Combat fishing

Combat fishing

There are many descriptive terms in the Alaskan language. I do not mean any Alaska Native language, but the terms and vocabulary used by Alaskans in general. Rather than say “snowmobile,” which perhaps is too new or too specific for Alaskans, we say, “snow machine.” A great summertime term is “Combat Fishing.” Combat fishing is what happens when the salmon are running. It starts with King salmon in May on the Kenai and in Ship Creek in Anchorage, then come the reds on the Russian River and Kenai River, then the silvers. A favorite hot sport for silvers near Anchorage is Bird Creek, about a half hour to the south toward Girdwood. The prime time to fish for any running salmon is typically on the incoming tide, as the salmon are essentially being swept in with the tide. With combat fishing, you can typically find yourself as close as an arm’s length to the next anglers, one on each side of you, tossing a line up stream to let it float down and catch a salmon. Under the rules of fishing in this style, once an angler has a fish on the hook, he must yell “fish on!” so that everyone else can get out of the way and allow the angler to land his catch. Under Alaska regulations, the hook must be in the mouth or it is not legal.

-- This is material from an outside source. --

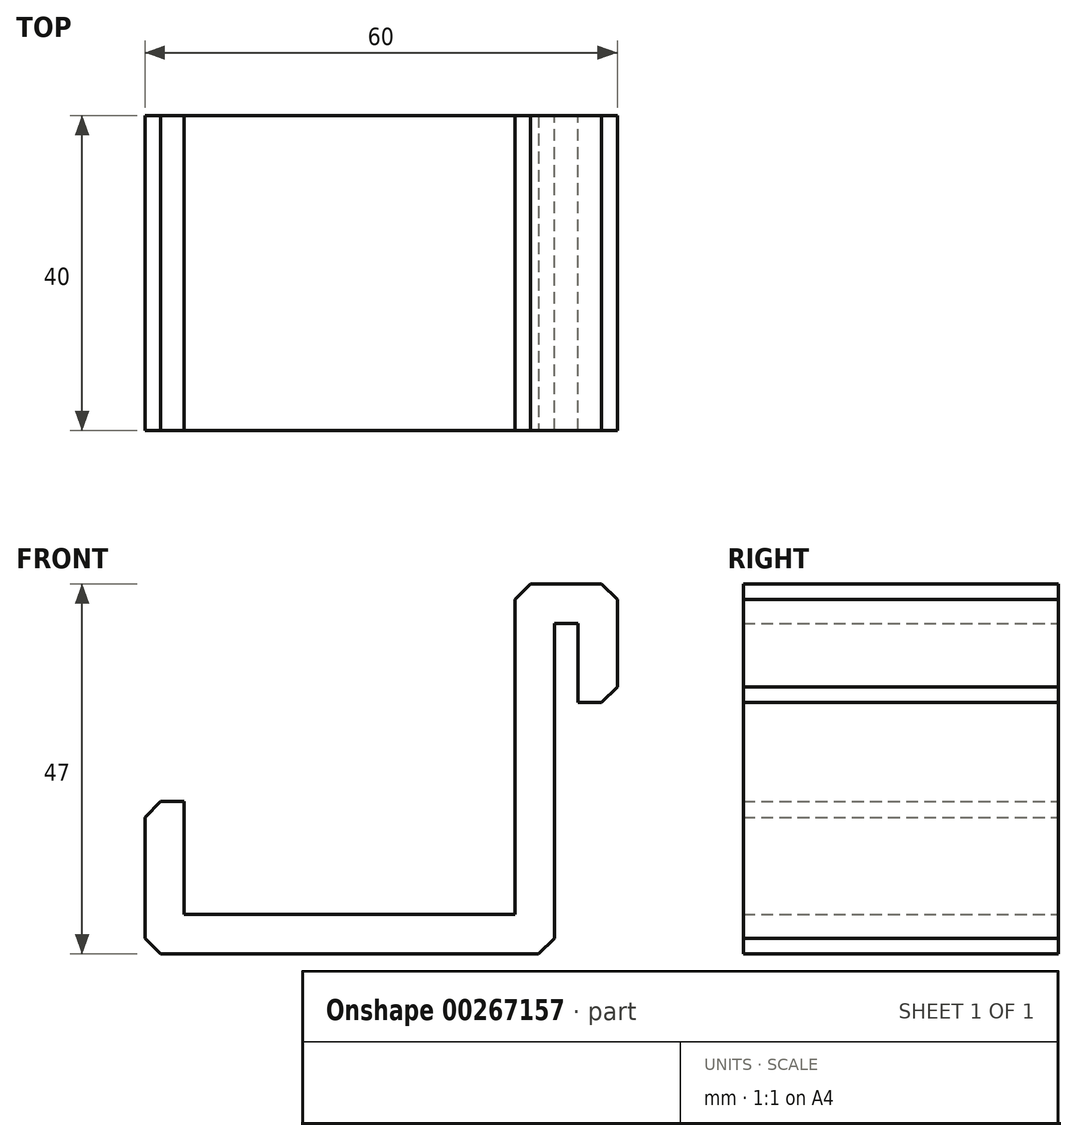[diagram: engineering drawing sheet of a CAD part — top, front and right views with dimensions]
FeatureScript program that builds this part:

In this photo, it has passed peak high tide and the tide is on its way out. Michelle and I were on an evening drive down the Turnagain Arm looking for photos, and to have dinner at Chair Five in Girdwood, and this was on the return leg of the trip. There were far more people fishing earlier, but I was really hungry and wanted to get to Chair Five for a pizza. I am constantly surprised that more people do not get snagged with a hook by other fishermen. It does happen, and is an frequent emergency room injury in the Soldotna hospital.